Can anyone propose a way of saying how they have helped on do one's civic duty or gain a greater understanding of workings of justice?

deadline 10/26--although in my business, gov. systems tend to crash from over use on deadline day.

so I am still open to any suggestions of to the report of the existance of a webpage with some template letters.

And although it may be OT, I will reports if I hear of any in the future.

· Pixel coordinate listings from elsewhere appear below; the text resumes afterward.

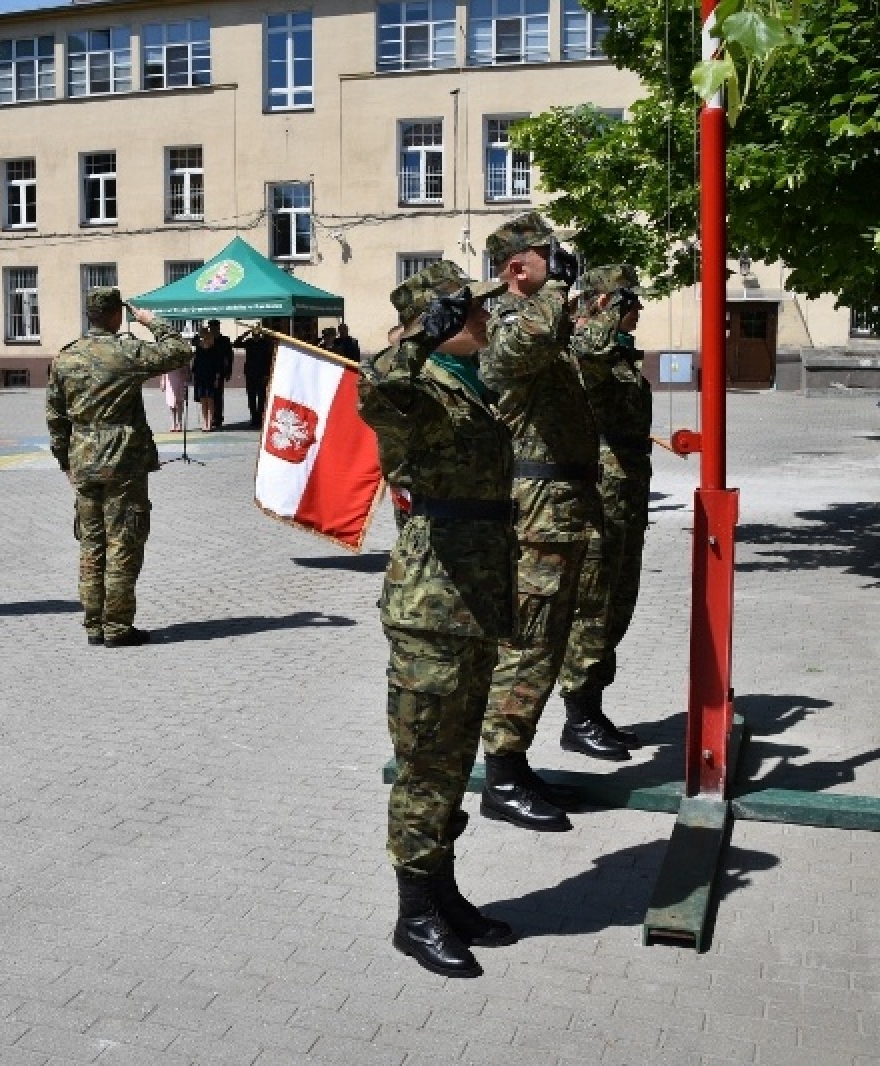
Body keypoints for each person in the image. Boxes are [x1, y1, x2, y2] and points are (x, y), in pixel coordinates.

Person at [359, 260, 516, 978]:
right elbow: (376, 387)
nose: (484, 318)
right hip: (432, 604)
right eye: (469, 311)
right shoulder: (415, 386)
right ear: (437, 320)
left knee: (455, 762)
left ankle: (444, 894)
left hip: (475, 597)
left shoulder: (467, 387)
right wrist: (420, 337)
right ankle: (413, 914)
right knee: (426, 764)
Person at [476, 214, 608, 840]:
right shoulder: (505, 321)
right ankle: (501, 774)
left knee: (548, 643)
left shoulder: (542, 319)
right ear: (518, 265)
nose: (559, 265)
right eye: (547, 255)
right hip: (535, 514)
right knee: (526, 644)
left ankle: (516, 761)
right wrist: (554, 289)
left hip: (562, 509)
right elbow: (519, 350)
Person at [46, 288, 192, 647]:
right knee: (123, 542)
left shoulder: (65, 358)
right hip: (121, 461)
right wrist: (149, 321)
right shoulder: (126, 351)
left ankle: (94, 624)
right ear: (116, 315)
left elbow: (55, 415)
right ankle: (117, 627)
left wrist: (64, 459)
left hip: (83, 459)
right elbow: (180, 350)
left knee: (91, 544)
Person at [557, 267, 654, 761]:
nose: (637, 309)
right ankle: (578, 715)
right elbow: (587, 351)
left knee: (618, 603)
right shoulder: (585, 349)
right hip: (599, 499)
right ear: (599, 305)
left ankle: (592, 708)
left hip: (627, 498)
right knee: (593, 608)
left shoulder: (619, 354)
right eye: (627, 300)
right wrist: (605, 310)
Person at [240, 329, 275, 429]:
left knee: (261, 397)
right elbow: (236, 344)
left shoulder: (265, 343)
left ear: (260, 334)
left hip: (261, 374)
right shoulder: (249, 342)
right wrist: (245, 334)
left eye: (257, 334)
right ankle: (254, 418)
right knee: (251, 397)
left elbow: (268, 359)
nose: (256, 336)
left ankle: (260, 419)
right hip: (250, 373)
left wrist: (267, 374)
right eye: (254, 334)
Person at [191, 326, 223, 432]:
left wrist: (217, 378)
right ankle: (204, 422)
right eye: (202, 334)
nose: (204, 337)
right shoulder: (199, 348)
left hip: (211, 377)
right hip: (200, 377)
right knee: (203, 400)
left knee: (210, 400)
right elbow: (193, 342)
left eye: (206, 335)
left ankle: (210, 423)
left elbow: (218, 365)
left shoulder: (215, 349)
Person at [207, 319, 234, 429]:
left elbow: (229, 357)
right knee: (208, 396)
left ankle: (218, 418)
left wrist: (229, 371)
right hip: (207, 371)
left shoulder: (224, 340)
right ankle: (210, 417)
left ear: (218, 328)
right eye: (211, 327)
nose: (213, 329)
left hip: (220, 371)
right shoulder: (207, 340)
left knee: (218, 395)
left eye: (215, 327)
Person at [160, 363, 189, 432]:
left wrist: (187, 375)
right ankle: (173, 423)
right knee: (171, 402)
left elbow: (186, 367)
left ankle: (179, 423)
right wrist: (163, 380)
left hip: (180, 377)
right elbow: (163, 368)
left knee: (179, 401)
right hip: (170, 380)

Good Morning BlueStateRedHead -- I'm here and IANAL, so here's what I'm thinking of sending...

Dear ...,

I have read that limiting electronic access to PACER information is being considered by your committee and I am deeply troubled by this news. A democracy can only properly function when the conduct of government may be scrutinized by the citizens whom government officials represent. There are occasions where keeping some information secret is warranted, but those occasions are rare and should be easily handled on a case by case basis. Too often secrecy is used as a shield to hide unseemly or incompetent conduct to avoid public embarrassment (or possibly prosecution) rather than to truly serve to protect a vital interest. The public's need to know far outweighs the needs of those made uncomfortable by scrutiny. How else can the public provide its informed consent? I urge you to continue to make all court records publicly available via the Internet to all citizens, except for those very rare cases where secrecy is imperative as determined on a case by case basis by a judge or similarly appropriate review panel.

Sincerely,
...

Well, something like that... I'm still working on my coffee, so I might tweak it a little bit, but that is certainly the gist. What do you think?

BSR

I wasn't very clear about Tommy K in my post or in my emailed comments. But I think it is the best example. So you might say something like:

Using online access, bloggers Marcy Wheeler, Laura Rozen, and TPMM, have followed the Thomas Kontogiannis plea deal (and the Wilkes cases) closely. Kontogiannis' deal is of particular interest to citizens because 1) it occurred in a case that DOJ was alleged to have tried to impede and 2) it appears that Kontogiannis' crimes greatly outweigh the assistance he has given the federal government. Thus, it is the kind of case that ordinary citizens ought to be able to scrutinize, to assess whether our justice system is making appropriate charging decisions. Eliminating online access to such filings would raise the costs of such scrutiny beyond the point where it would be accessible to average citizens.

emptywheel,

Looseheadprop has a post up today on this subject over at FDL.
I hope you don't mind me reposting at FDL your last comment here to BLueStateRedhead.
Since FDL readers will be writing letters in support of electronic public access to plea deals, your comment highlights a good issue for them to include in their letters, too.

Another suggestion as to content for comments to the committee:

Continued open access will help repair the nation's confidence in the Justice Department so egregiously wounded by the incompetence and willful malfeasance of AG Gonzales.